• WORK ORDER 1:
Reproduce word for word everything in the letter on Curriculum for Excellence from "The trouble with" down to "for 25 years?".
• WORK ORDER 2:
Extend the letter on Curriculum for Excellence, starting after its final sentence.

Everyone wants Scottish education to be the envy of the world again. Surely Carole Ford cannot be the only one who can see that the strutting emperor which is Curriculum for Excellence is 100 per cent stark naked (TESS, 16 December)?

The 5-14 period had its failings, but it was very prescriptive. Standard grades, 5-14, modules and Higher Still were all introduced with a relatively clear plan in mind.

I think CfE is the first educational initiative in which a detailed contents list has not been forthcoming. Learning and Teaching Scotland (now Education Scotland) would have won the hearts and minds of every teacher in Scotland if, as well as the Es and Os, it had provided one.

Teachers will have a hard enough time getting to grips with the huge demands of how to introduce CfE without being left totally in the dark on the contents of this excuse for a vibrant and much-needed curricular upheaval (sic).

The trouble with CfE is that the outcomes are so vague that teachers will be left to develop, individually, their own perceptions of what each level means. In mathematics, their understanding could vary by as much as 18 months in curricular content. What about the assessment of this new curriculum? What assessment? Each school will be left to its own interpretation - a potential recipe for disaster.

And the National 4 and 5 initiatives? Why not simply choose the best of the Standard grade and Higher Still courses, clarify the objective, do away with the twin presentation and examine externally, as we have done for 25 years?

(Stored data entries)
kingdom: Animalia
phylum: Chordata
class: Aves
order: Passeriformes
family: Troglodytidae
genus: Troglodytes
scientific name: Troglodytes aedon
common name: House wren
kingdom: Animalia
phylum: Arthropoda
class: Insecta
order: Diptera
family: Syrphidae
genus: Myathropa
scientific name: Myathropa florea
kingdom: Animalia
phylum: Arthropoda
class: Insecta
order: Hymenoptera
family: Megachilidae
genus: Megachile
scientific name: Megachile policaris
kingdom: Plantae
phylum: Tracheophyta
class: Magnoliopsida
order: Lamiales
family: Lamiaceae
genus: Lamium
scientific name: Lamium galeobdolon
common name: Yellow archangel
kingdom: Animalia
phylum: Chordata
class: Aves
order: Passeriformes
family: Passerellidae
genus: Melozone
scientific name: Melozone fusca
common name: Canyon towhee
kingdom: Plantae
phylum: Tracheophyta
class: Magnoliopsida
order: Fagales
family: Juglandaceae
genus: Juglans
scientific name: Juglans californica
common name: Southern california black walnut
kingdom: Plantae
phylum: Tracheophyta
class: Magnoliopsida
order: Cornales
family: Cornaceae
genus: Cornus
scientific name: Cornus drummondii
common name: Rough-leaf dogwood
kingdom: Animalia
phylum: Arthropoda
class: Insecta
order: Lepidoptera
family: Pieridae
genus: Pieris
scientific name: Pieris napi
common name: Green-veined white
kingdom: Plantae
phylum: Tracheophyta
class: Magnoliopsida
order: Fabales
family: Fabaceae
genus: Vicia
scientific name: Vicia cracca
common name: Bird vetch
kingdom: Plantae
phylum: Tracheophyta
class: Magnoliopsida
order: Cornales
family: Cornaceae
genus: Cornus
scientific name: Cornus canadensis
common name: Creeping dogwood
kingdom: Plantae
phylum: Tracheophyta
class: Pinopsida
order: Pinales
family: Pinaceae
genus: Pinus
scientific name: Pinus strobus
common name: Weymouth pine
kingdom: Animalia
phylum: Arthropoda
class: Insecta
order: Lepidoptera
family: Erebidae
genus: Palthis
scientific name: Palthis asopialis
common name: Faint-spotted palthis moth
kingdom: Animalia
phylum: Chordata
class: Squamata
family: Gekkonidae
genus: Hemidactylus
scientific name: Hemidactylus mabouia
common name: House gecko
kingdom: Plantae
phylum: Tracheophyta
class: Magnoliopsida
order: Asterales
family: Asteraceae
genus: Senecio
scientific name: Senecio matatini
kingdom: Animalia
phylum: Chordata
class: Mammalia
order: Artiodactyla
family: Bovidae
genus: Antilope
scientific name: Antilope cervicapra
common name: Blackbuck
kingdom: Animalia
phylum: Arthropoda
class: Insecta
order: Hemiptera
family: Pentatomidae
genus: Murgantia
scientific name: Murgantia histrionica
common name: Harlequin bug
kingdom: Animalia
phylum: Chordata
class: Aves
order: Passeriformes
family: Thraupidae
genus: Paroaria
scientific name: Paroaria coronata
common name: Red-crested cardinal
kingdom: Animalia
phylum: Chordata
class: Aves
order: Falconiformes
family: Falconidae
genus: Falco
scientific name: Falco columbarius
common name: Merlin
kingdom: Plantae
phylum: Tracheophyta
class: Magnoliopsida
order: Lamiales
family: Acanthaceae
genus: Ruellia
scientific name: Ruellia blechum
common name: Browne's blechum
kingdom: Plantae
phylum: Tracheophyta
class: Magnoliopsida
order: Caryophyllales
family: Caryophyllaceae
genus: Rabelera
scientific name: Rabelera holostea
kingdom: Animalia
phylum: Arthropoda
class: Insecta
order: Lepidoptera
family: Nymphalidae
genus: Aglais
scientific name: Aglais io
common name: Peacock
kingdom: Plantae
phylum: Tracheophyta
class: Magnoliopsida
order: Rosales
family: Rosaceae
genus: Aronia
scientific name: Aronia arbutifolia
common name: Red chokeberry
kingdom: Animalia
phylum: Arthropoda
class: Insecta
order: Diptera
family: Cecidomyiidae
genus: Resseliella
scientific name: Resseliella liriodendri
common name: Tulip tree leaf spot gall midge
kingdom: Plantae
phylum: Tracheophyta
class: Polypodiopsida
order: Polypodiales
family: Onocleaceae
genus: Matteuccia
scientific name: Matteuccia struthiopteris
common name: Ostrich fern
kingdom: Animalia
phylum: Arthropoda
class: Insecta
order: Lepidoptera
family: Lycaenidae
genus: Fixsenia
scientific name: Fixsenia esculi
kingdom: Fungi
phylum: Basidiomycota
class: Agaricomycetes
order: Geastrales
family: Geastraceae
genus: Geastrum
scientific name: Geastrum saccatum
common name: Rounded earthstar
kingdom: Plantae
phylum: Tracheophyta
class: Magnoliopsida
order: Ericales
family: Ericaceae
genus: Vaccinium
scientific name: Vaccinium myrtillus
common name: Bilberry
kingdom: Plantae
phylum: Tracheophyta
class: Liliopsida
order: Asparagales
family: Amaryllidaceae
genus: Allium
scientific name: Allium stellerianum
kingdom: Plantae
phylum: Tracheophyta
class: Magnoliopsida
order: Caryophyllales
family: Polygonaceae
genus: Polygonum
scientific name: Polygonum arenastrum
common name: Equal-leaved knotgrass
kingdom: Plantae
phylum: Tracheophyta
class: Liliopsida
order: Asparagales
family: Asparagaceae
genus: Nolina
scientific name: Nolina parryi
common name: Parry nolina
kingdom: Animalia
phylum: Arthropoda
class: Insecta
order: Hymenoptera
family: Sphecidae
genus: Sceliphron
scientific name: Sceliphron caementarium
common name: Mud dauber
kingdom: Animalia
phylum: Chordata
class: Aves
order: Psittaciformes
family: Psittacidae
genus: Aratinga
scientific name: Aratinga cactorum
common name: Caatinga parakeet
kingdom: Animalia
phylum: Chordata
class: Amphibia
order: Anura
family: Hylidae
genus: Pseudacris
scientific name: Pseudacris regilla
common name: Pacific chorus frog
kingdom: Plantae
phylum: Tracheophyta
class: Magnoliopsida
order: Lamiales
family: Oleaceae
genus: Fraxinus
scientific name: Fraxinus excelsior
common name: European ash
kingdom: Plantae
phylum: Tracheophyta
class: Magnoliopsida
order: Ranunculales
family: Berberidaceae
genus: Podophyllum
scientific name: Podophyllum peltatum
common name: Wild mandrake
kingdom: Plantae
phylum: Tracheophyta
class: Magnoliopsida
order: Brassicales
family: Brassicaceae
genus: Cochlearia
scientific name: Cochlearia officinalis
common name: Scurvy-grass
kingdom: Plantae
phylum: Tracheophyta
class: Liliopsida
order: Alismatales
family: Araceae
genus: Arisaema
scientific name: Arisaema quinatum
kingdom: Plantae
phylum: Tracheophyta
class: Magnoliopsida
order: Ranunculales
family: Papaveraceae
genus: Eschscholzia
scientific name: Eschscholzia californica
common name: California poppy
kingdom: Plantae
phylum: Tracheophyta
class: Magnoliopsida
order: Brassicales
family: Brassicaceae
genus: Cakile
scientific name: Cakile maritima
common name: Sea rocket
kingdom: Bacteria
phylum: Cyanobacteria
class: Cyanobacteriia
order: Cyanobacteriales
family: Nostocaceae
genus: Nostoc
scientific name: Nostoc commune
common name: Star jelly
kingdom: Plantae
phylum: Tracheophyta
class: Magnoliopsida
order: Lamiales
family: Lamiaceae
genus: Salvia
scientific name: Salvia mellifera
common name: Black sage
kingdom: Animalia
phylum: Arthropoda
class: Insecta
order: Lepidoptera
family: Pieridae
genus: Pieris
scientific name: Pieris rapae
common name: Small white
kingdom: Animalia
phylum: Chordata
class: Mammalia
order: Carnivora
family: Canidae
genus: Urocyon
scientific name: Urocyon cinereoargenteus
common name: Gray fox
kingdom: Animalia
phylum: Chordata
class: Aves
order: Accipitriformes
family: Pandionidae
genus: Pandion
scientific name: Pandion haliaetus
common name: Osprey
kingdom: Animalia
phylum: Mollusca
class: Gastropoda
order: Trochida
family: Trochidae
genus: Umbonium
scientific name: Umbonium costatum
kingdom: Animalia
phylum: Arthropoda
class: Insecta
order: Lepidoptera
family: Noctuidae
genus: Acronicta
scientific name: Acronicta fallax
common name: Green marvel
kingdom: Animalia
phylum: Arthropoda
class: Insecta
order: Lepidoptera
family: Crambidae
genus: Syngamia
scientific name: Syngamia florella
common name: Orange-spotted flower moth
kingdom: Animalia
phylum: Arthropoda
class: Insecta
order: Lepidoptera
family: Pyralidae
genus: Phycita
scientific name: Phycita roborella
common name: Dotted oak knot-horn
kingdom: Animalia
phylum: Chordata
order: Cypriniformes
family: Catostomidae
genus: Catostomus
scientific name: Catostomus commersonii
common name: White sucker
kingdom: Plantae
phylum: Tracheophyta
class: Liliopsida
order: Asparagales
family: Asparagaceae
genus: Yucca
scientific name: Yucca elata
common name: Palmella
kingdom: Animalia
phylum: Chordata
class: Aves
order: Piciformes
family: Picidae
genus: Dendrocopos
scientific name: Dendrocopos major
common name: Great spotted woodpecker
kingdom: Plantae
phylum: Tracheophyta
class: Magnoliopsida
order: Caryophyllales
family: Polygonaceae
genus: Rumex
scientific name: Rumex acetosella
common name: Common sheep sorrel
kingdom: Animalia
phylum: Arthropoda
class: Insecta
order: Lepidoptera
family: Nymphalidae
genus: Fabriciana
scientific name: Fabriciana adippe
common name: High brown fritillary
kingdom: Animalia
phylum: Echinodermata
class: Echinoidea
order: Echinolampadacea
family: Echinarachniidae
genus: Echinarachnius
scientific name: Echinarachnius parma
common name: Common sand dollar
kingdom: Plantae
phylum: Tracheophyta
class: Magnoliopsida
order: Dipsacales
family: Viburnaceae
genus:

• EXPECTED ANSWER 1:
The trouble with CfE is that the outcomes are so vague that teachers will be left to develop, individually, their own perceptions of what each level means. In mathematics, their understanding could vary by as much as 18 months in curricular content. What about the assessment of this new curriculum? What assessment? Each school will be left to its own interpretation - a potential recipe for disaster.

And the National 4 and 5 initiatives? Why not simply choose the best of the Standard grade and Higher Still courses, clarify the objective, do away with the twin presentation and examine externally, as we have done for 25 years?

• EXPECTED ANSWER 2:
As with the old O grade system, only the top 25-30 per cent of the year group will now sit regulated and standardised exams and will be rewarded by a fairly prestigious award. The remaining 70 per cent will leave our educational establishments with a wee bit of paper which says “I done good - I think”. Every pupil who follows a National 4 course will, of course, pass it eventually. (Remember the S56 modules assessment fiasco?)

The real problem secondaries are going to find is a lack of the drive that our exam systems engendered. Where will the pressure be put on pupils and staff if there is no exam, no real objective at the end? There will be no need for a period set aside to revisit-review-revise, no need for a mid- term prelim. No solid past-paper practice. It’s just a money-saving exercise.

This deplorably thought out, so-called forward-thinking initiative really angers and saddens me. Scotland will lose another generation in its latest kamikaze attempt at making change for change’s sake.

I just hope it won’t take another five years for the educational establishment to analyse what the CfE initiative has done to Scottish education, and eventually admit that they got it wrong - again!

Tom Strang, former principal teacher of maths at Clydebank High, and co- founder of TeeJay Publishers.